_Extracted entries_
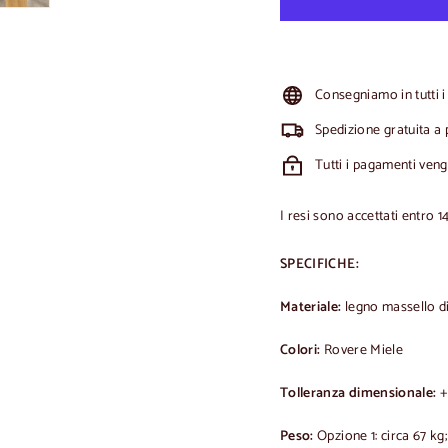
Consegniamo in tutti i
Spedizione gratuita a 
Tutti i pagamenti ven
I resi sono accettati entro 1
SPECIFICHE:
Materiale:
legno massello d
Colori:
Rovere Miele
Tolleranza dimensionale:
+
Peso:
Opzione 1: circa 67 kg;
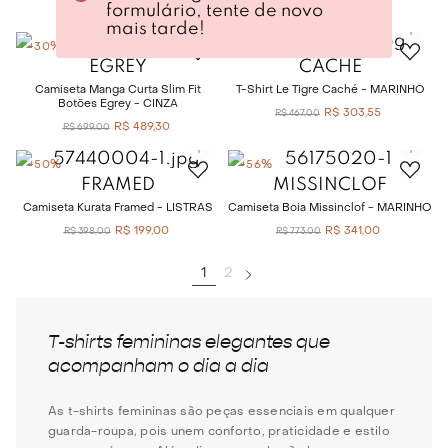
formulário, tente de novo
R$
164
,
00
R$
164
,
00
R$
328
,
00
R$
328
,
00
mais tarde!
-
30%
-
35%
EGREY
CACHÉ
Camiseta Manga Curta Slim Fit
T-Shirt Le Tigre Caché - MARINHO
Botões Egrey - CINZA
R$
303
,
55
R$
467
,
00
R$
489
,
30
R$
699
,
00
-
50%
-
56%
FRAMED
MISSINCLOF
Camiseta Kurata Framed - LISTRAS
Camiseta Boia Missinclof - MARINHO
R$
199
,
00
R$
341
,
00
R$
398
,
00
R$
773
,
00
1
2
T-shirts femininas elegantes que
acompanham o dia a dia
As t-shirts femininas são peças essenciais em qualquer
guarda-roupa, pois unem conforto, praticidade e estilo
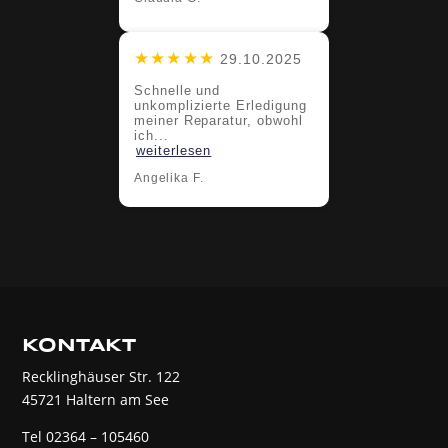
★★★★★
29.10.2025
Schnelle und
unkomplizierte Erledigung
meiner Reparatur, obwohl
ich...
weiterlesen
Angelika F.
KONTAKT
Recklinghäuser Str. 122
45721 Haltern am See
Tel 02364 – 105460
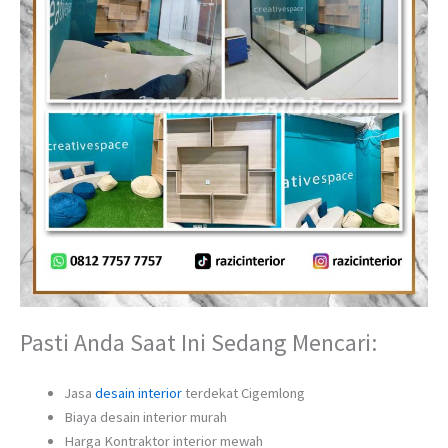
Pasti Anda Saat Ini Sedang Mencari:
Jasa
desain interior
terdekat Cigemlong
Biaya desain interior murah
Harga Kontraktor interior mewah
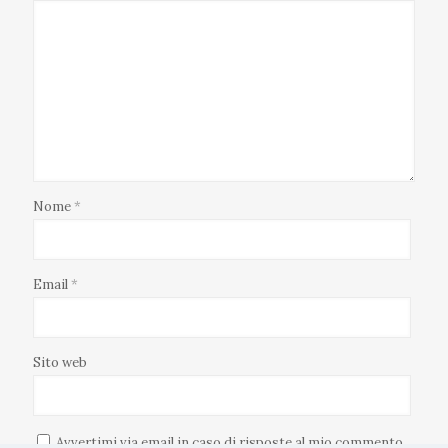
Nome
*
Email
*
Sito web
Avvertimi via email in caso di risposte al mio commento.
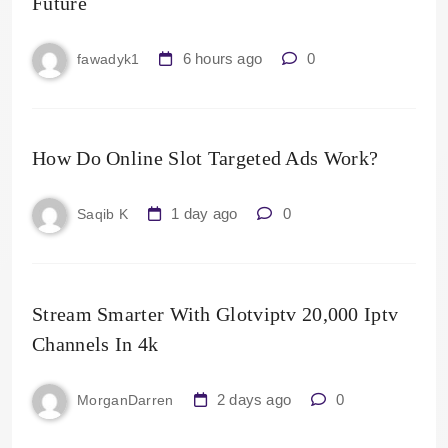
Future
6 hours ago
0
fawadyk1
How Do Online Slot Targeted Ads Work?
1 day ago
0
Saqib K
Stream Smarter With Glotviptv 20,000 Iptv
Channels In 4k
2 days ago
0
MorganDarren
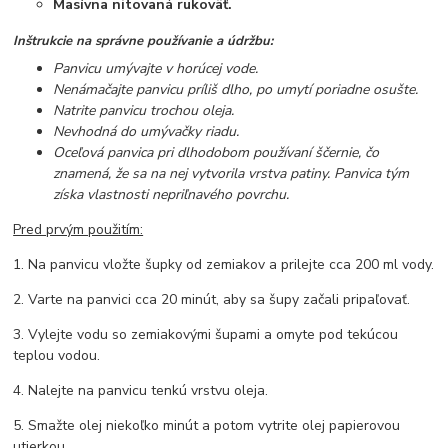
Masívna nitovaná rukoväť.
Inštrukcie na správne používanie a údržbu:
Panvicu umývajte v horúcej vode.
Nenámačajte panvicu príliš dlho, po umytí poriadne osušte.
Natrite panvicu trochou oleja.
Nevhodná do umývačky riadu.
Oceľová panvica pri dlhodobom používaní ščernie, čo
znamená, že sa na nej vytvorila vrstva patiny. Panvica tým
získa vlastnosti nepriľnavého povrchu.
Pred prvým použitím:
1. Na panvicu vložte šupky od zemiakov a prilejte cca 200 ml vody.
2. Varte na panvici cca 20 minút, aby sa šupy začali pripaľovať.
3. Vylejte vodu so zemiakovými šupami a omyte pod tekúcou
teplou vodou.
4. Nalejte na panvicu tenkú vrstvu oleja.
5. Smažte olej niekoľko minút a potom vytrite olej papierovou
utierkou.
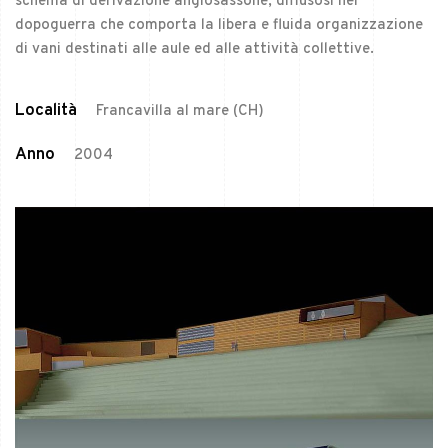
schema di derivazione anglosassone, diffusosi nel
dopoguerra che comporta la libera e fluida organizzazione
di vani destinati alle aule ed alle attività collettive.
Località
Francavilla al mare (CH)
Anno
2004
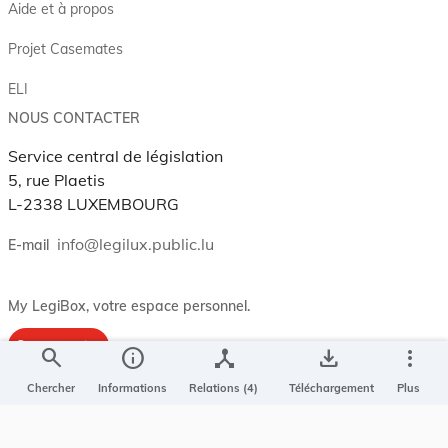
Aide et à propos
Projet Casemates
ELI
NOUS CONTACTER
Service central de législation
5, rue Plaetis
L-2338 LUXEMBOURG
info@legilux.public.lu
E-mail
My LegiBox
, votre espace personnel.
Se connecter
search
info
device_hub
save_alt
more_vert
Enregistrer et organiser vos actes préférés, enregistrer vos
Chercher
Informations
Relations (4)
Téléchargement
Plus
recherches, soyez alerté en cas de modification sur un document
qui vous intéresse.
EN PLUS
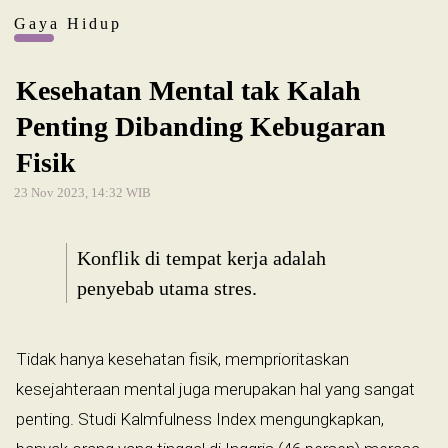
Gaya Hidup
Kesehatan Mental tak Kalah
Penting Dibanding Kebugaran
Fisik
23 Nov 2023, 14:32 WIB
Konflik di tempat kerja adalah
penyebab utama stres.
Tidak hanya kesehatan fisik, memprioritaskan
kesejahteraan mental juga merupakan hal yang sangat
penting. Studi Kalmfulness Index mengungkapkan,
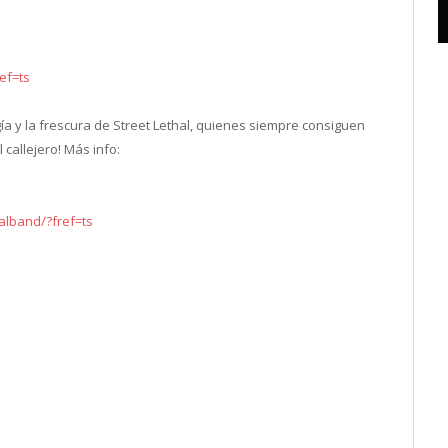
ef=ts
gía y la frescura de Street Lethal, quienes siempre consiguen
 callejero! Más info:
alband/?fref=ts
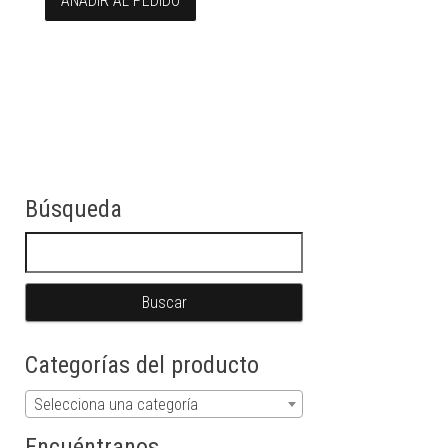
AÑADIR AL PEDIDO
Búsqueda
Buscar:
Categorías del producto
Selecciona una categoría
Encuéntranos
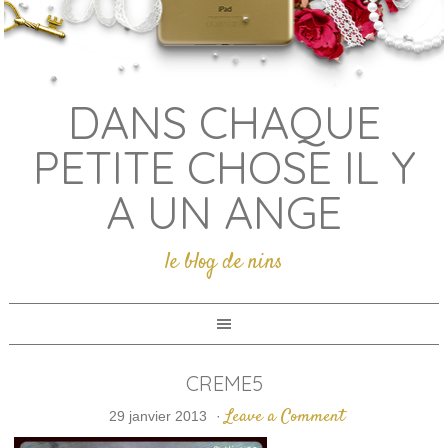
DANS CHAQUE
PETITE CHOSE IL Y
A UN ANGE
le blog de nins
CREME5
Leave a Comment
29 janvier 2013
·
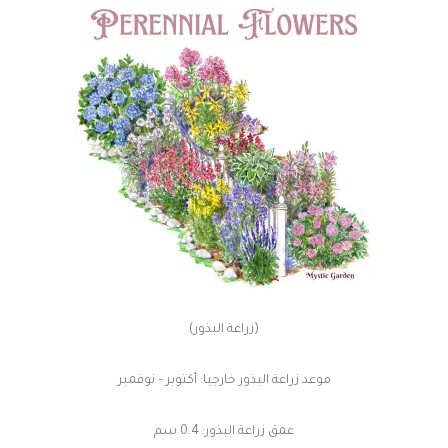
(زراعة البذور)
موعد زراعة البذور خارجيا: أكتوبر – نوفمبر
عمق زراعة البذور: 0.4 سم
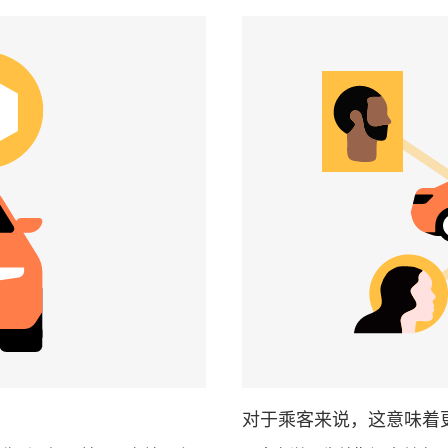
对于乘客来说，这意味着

_Task instructions_
Show me all lines in the records that contain "oleja".

_Task output_
Natrite panvicu trochou oleja.
4. Nalejte na panvicu tenkú vrstvu oleja.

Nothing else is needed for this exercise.